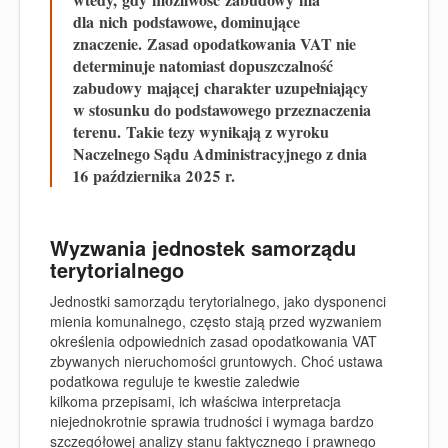
dla
nich
podstawowe, dominujące
znaczenie.
Zasad opodatkowania VAT nie
determinuje natomiast dopuszczalność
zabudowy
ma
jącej
charakter uzupełniający
w stosunku do podstawowego przeznaczenia
terenu.
Takie tezy wynikają z wyroku
Naczelnego Sądu Administracyjnego z dnia
16 października 2025 r.
Wyzwania jednostek samorządu
terytorialnego
Jednostki samorządu terytorialnego, jako dysponenci
mienia komunalnego, często stają przed wyzwaniem
określenia odpowiednich zasad opodatkowania VAT
zbywanych nieruchomości gruntowych. Choć ustawa
podatkowa reguluje te kwestie zaledwie
kilkoma przepisami, ich właściwa interpretacja
niejednokrotnie sprawia trudności i wymaga bardzo
szczegółowej analizy stanu faktycznego i prawnego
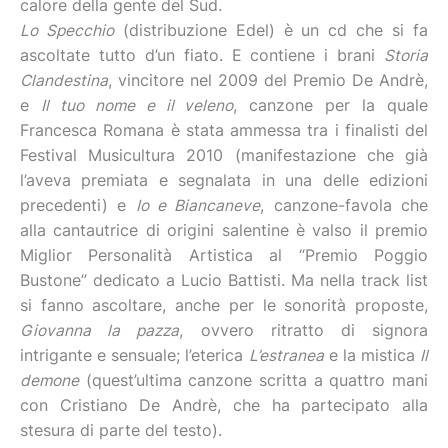
calore della gente del Sud.
Lo Specchio
(distribuzione Edel) è un cd che si fa
ascoltate tutto d’un fiato. E contiene i brani
Storia
Clandestina
, vincitore nel 2009 del Premio De Andrè,
e
Il tuo nome e il veleno
, canzone per la quale
Francesca Romana è stata ammessa tra i finalisti del
Festival Musicultura 2010 (manifestazione che già
l’aveva premiata e segnalata in una delle edizioni
precedenti) e
Io e Biancaneve
, canzone-favola che
alla cantautrice di origini salentine è valso il premio
Miglior Personalità Artistica al “Premio Poggio
Bustone” dedicato a Lucio Battisti. Ma nella track list
si fanno ascoltare, anche per le sonorità proposte,
Giovanna la pazza
, ovvero ritratto di signora
intrigante e sensuale; l’eterica
L’estranea
e la mistica
Il
demone
(quest’ultima canzone scritta a quattro mani
con Cristiano De Andrè, che ha partecipato alla
stesura di parte del testo).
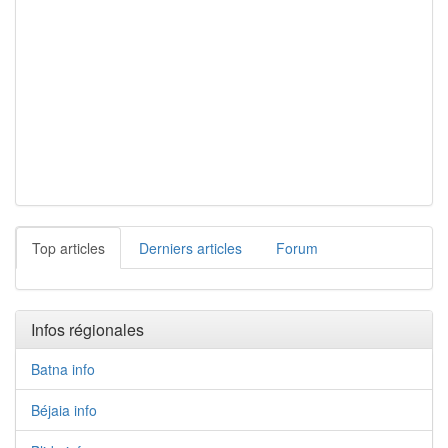
Top articles
Derniers articles
Forum
Infos régionales
Batna info
Béjaia info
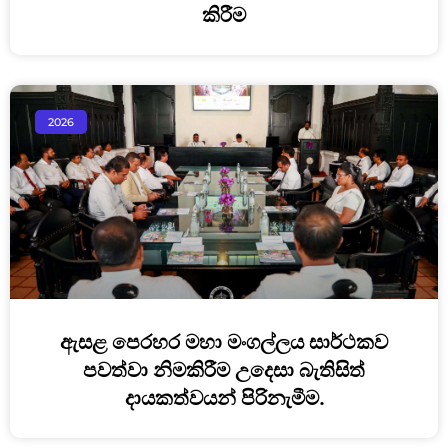
කිරීම
2026
ඇසළ පෙරහර මහා මංගල්ලය සාර්ථකව
පවත්වා නිමකිරීම උදෙසා බැතිසිත්
දායකත්වයන් පිරිනැමීම.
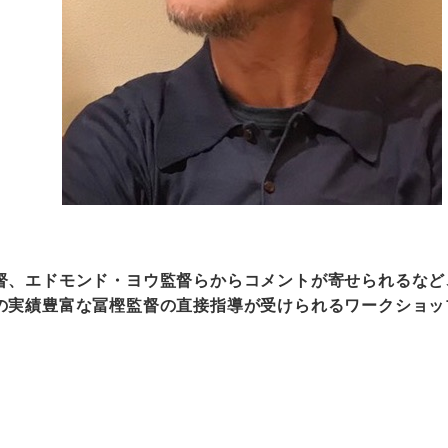
督、エドモンド・ヨウ監督らからコメントが寄せられるなど
の実績豊富な冨樫監督の直接指導が受けられるワークショッ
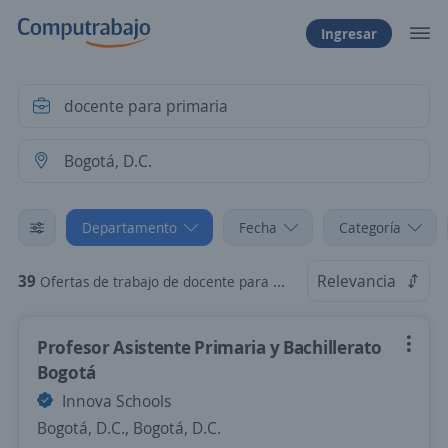
Ingresar
Departamento
Fecha
Categoría
39
Relevancia
Ofertas de trabajo de docente para primaria en Bogotá, D.C., Bogotá, D.C.
Profesor Asistente Primaria y Bachillerato
Bogotá
Innova Schools
Bogotá, D.C., Bogotá, D.C.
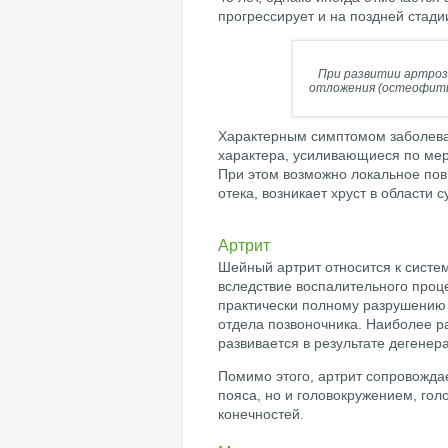
прогрессирует и на поздней стад
При развитии артроз
отложения (остеофиты
Характерным симптомом заболева
характера, усиливающиеся по мер
При этом возможно локальное пов
отека, возникает хруст в области с
Артрит
Шейный артрит относится к сист
вследствие воспалительного проц
практически полному разрушению 
отдела позвоночника. Наиболее р
развивается в результате дегенер
Помимо этого, артрит сопровождае
пояса, но и головокружением, го
конечностей.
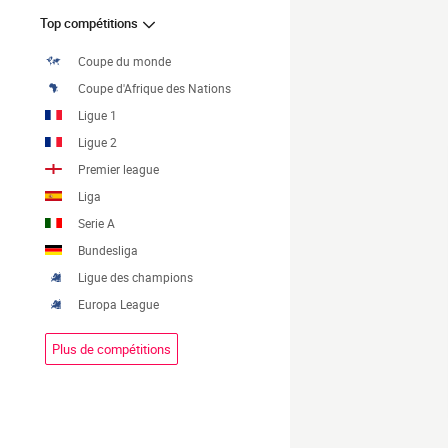
Top compétitions
Coupe du monde
Coupe d'Afrique des Nations
Ligue 1
Ligue 2
Premier league
Liga
Serie A
Bundesliga
Ligue des champions
Europa League
Plus de compétitions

* _Action item_
Word for word, repeat the lines above from the one with "(quest’ultima canzone scritta a quattro mani" through the one with "вследствие воспалительного проц", and nothing beyond them. Omit the pictures.

* _Answer for the task_
(quest’ultima canzone scritta a quattro mani
con Cristiano De Andrè, che ha partecipato alla
stesura di parte del testo).
Top articles
Derniers articles
Forum
Infos régionales
Batna info
Béjaia info
කිරීම
2026
ඇසළ පෙරහර මහා මංගල්ලය සාර්ථකව
පවත්වා නිමකිරීම උදෙසා බැතිසිත්
දායකත්වයන් පිරිනැමීම.
督、エドモンド・ヨウ監督らからコメントが寄せられるなど
の実績豊富な冨樫監督の直接指導が受けられるワークショッ
Ingresar
Departamento
Fecha
Categoría
39
Relevancia
Ofertas de trabajo de docente para primaria en Bogotá, D.C., Bogotá, D.C.
Profesor Asistente Primaria y Bachillerato
Bogotá
Innova Schools
Bogotá, D.C., Bogotá, D.C.
прогрессирует и на поздней стад
При развитии артроз
отложения (остеофиты
Характерным симптомом заболева
характера, усиливающиеся по мер
При этом возможно локальное пов
отека, возникает хруст в области с
Артрит
Шейный артрит относится к сист
вследствие воспалительного проц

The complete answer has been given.